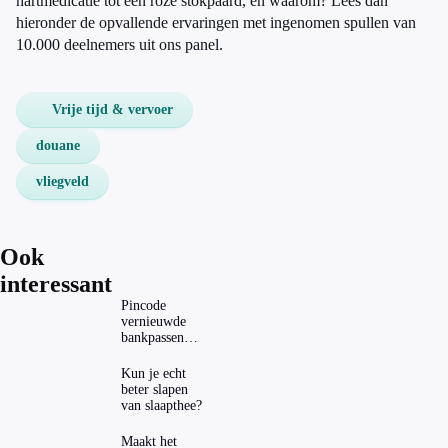
hartmedicatie tot een roze stokpaard, en waarom? Lees dan
hieronder de opvallende ervaringen met ingenomen spullen van
10.000 deelnemers uit ons panel.
Vrije tijd & vervoer
douane
vliegveld
Ook
interessant
Pincode
vernieuwde
bankpassen
zichtbaar in
ING-app: is dat
Kun je echt
wel veilig?
beter slapen
van slaapthee?
Maakt het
··········
WHAT TO WORK ON: Every line above should be repeated exactly; pictures stay out of the copy.

EXERCISE OUTPUT:
hartmedicatie tot een roze stokpaard, en waarom? Lees dan
hieronder de opvallende ervaringen met ingenomen spullen van
10.000 deelnemers uit ons panel.
Vrije tijd & vervoer
douane
vliegveld
Ook
interessant
Pincode
vernieuwde
bankpassen
zichtbaar in
ING-app: is dat
Kun je echt
wel veilig?
beter slapen
van slaapthee?
Maakt het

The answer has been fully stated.